The expected approval of the GNU General Public License version 3 (GPLv3) could further muddy the waters for Microsoft’s claims it will collect payment on its patents for Linux technology as there is a question about whether the company’s interoperability deal with Novell will violate the forthcoming final draft.
The current version of the GPL, the open-source license for Linux, does not have specific protection against patent litigation for companies distributing Linux. However, GPLv3, which is expected to be in final release in the next couple of months, has a provision promising patent safety to those who receive software, such as Linux, distributed under the license.
The provision was put in specifically to make deals like the one Microsoft struck with Novell “useless” to Microsoft so it cannot make similar pacts that include royalty payments with other companies, said Eben Moglen, chairman of the Software Freedom Law Center and a Columbia University professor of law and legal history who co-wrote the GPLv3 draft with the Free Software Foundation’s Richard Stallman.
“Rather than discriminating among parties so customers feel safe [from litigation] and not developers, we instead will be turning the Microsoft-Novell deal into a patent-insurance factor for everybody,” he said.
The catch is that no one is sure if Microsoft’s agreement to distribute coupons for Suse Linux Enterprise Support through the Novell deal would deem it a Linux distributor and require the company to be compliant with the GPL. And Moglen, who has examined the Microsoft-Novell deal but is under a nondisclosure agreement forbidding him from revealing specifics, said that the answer will remain unclear unless Microsoft and Novell go public with that element of their deal.
Microsoft declined to comment on the issue Wednesday through its public relations firm on the grounds that GPLv3 is still in draft form.
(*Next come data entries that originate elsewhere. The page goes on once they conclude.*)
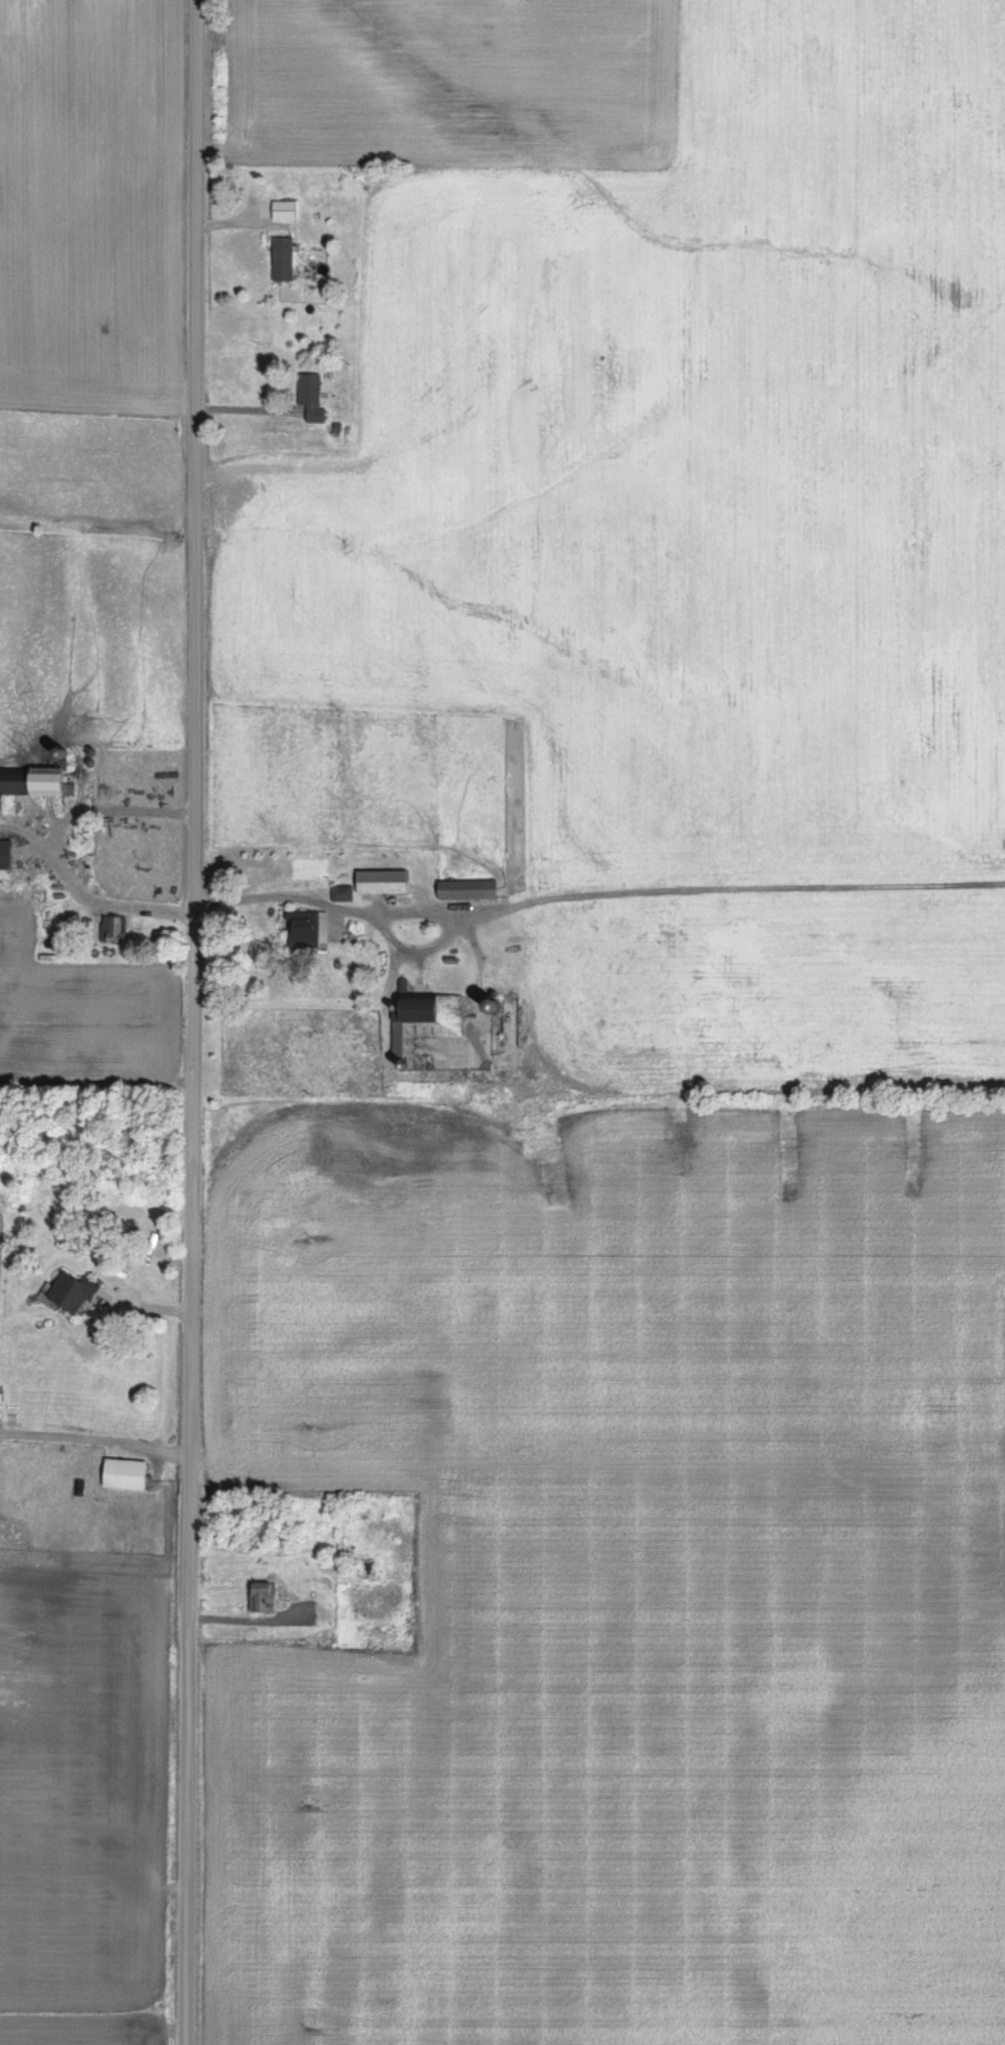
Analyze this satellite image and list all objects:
building: (287, 215)
building: (286, 264)
building: (315, 402)
building: (39, 785)
road: (50, 853)
building: (10, 857)
building: (388, 886)
building: (471, 893)
building: (345, 898)
road: (385, 909)
building: (119, 933)
building: (311, 933)
road: (194, 1022)
building: (428, 1024)
building: (77, 1297)
road: (95, 1442)
building: (131, 1478)
building: (267, 1600)
road: (243, 1625)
However, Moglen thinks the company is being deliberately vague about compliance with GPLv3 for the same reason it said this week it would seek royalties on technology in Linux it claims to hold patents for: To cause fear among customers who want to adopt Linux and other open-source software over its commercial products.
“They have to climb out of the car crash that is [Windows] Vista and go out and spend hundreds of millions of dollars to make software the way they should make it,” he said. “Vista has nothing that isn’t available for free. Microsoft must come out and start again from behind, and it’s not a position they’ve been in before. It’s not a position in which they can compete successfully.”
There also is a question of how a court would interpret Microsoft’s deal with Novell and the GPLv3 provision if it should ever be raised as a key issue in patent litigation.
“There’s a clever attempt in the latest GPLv3 draft to ensnare a company just for promoting a GPLv3 product, but this will never hold up for any number of reasons,” said Jonathan Zuck, president of the Association for Competitive Technology, an advocacy group in Washington, D.C., that formed in the wake of the government’s antitrust case against Microsoft. The company is a member of the group. “It’s hard to imagine where giving out support coupons constitutes product promotion.”
That could be one view a court would take, agreed Andrew Updegrove, an attorney with Gesmer Updegrove LLP in Boston. But it’s hard to predict how any particular legal authority would view the definition or the provision if it were challenged, he said.
“All this stuff is up for grabs,” Updegrove said. “What a court would say is always different. I don’t think anyone can look you in the eye and say, ‘If this went to court, I can guarantee you how this will play out’.”
Such a dispute might never get to the point of quibbling over legal definitions, Updegrove added, because of the history of OS patents. As others have noted, he pointed out that Linux is “Unix warmed over,” and Unix has been around much longer than Windows. Microsoft theoretically has had plenty of time to its exercise patent rights since Linux was first created but has not, though even its right to do so is unclear because the company will not publicly disclose which patents are being violated.
“When do they decide to wake up in the morning and say they have rights today that they didn’t have five years ago, 10 years ago … 20 years ago?” Updegrove asked. “Nothing has changed to give them any rights now.”
Furthermore, Apple or IBM — anyone who owns an OS, for that matter — would have just as much right to sue for patents as Microsoft does because all of those companies have patented OS technology that has been used broadly over the years, he said.